→ **Reading text**
__________________________________________________

How are my bytes in C stored?

First, I'm a student still. So I am not very experienced.
I'm working with a piece of bluetooth hardware and I am using its protocol to send it commands. The protocol requires packets to be sent with LSB first for each packet field.
I was getting error packets back to me indicating my CRC values were wrong so I did some investigating. I found the problem, but I became confused in the process.
Here is Some GDB output and other information elucidating my confusion.
I'm sending a packet that should look like this:
|Start Flag| Packet Num | Command | Payload | CRC | End Flag|
0xfc 0x1 0x0 0x8 0x0 0x5 0x59 0x42 0xfd
Here is some GDB output:
print /x reqId_ep
$1 = {start_flag = 0xfc, data = {packet_num = 0x1, command = {0x0, 0x8}, payload = {
0x0, 0x5}}, crc = 0x5942, end_flag = 0xfd}
reqId_ep is the variable name of the packet I'm sending. It looks all good there, but I am receiving the CRC error codes from it so something must be wrong.
Here I examine 9 bytes in hex starting from the address of my packet to send:
x/9bx 0x7fffffffdee0
0xfc 0x01 0x00 0x08 0x00 0x05 0x42 0x59 0xfd
And here the problem becomes apparent. The CRC is not LSB first. (0x42 0x59)
To fix my problem I removed the htons() that I set my CRC value equal with.

__________________________________________________

→ **Data section**
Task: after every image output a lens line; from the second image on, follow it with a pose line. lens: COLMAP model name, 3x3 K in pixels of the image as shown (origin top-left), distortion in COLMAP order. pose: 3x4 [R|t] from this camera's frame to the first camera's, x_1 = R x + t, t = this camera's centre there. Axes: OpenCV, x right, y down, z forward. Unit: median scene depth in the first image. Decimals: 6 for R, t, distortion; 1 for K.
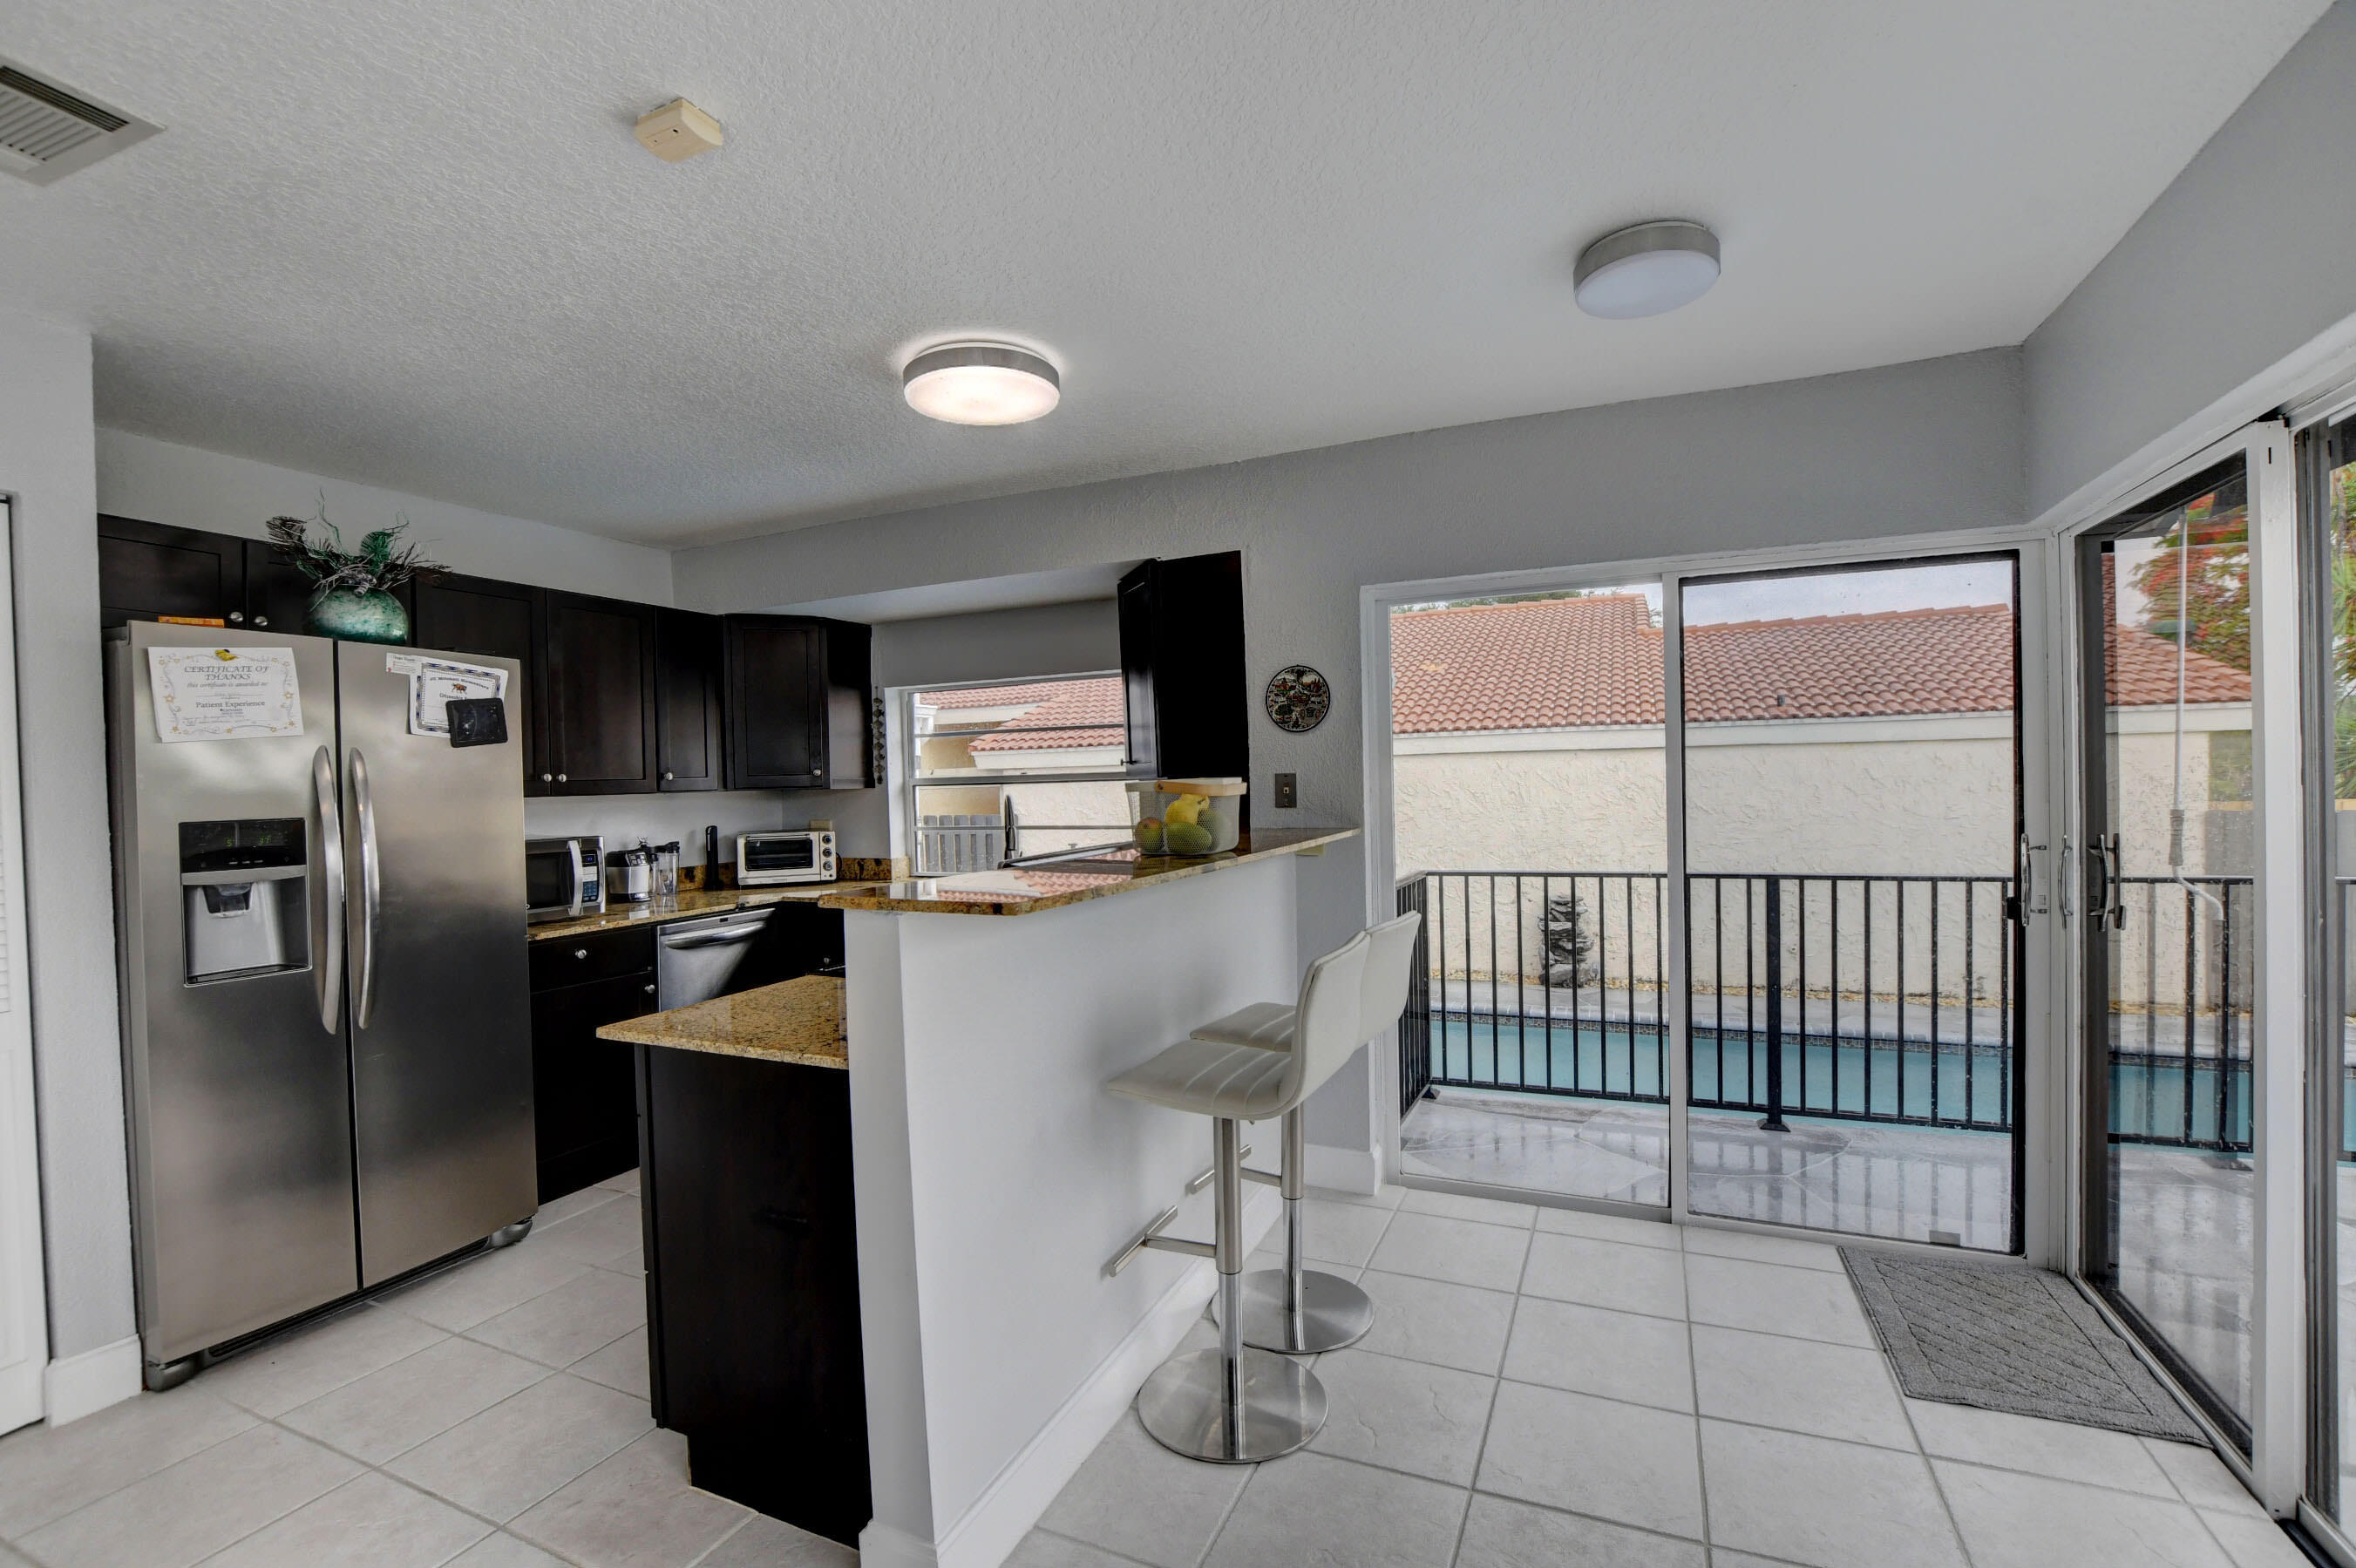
lens RADIAL K [[1035.6, 0, 1169.8], [0, 1035.6, 792.7], [0, 0, 1]] dist [-0.029051, 0.001432]
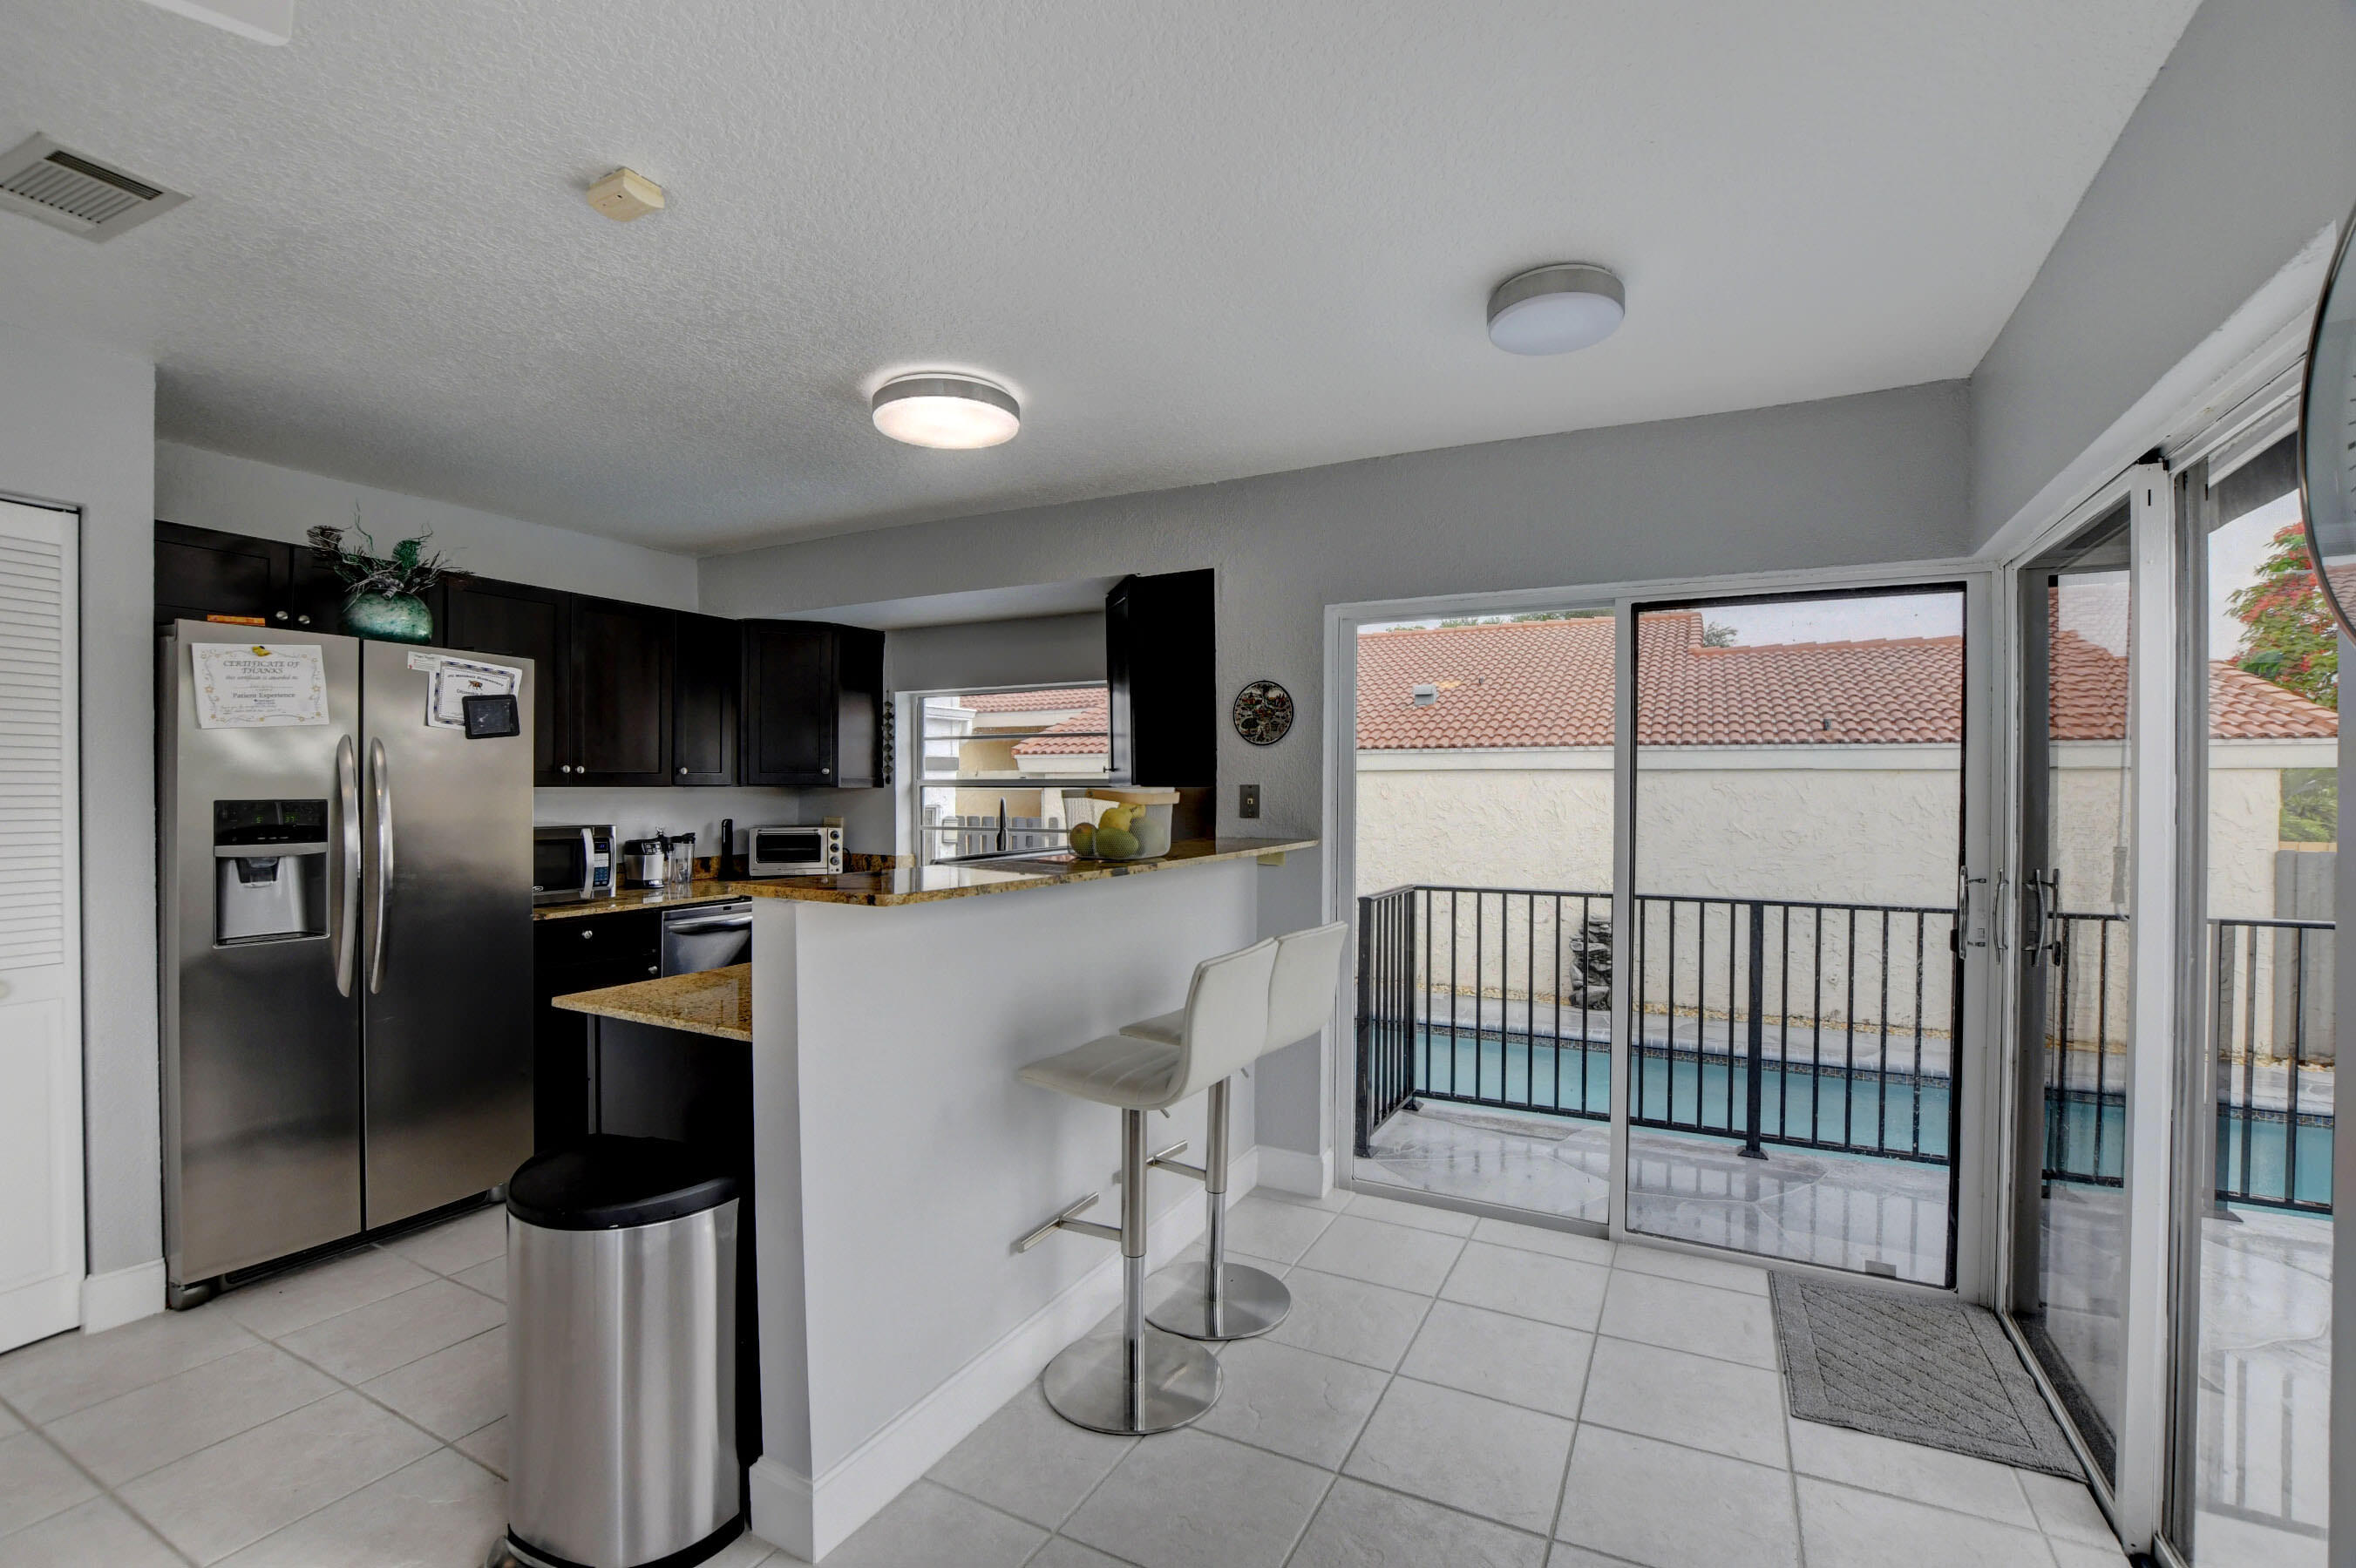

__________________________________________________

→ **Directions**
Please output the part of the byte-order post between "I'm working with" and "elucidating my confusion.", inclusive.

→ **Result of the exercise**
I'm working with a piece of bluetooth hardware and I am using its protocol to send it commands. The protocol requires packets to be sent with LSB first for each packet field.
I was getting error packets back to me indicating my CRC values were wrong so I did some investigating. I found the problem, but I became confused in the process.
Here is Some GDB output and other information elucidating my confusion.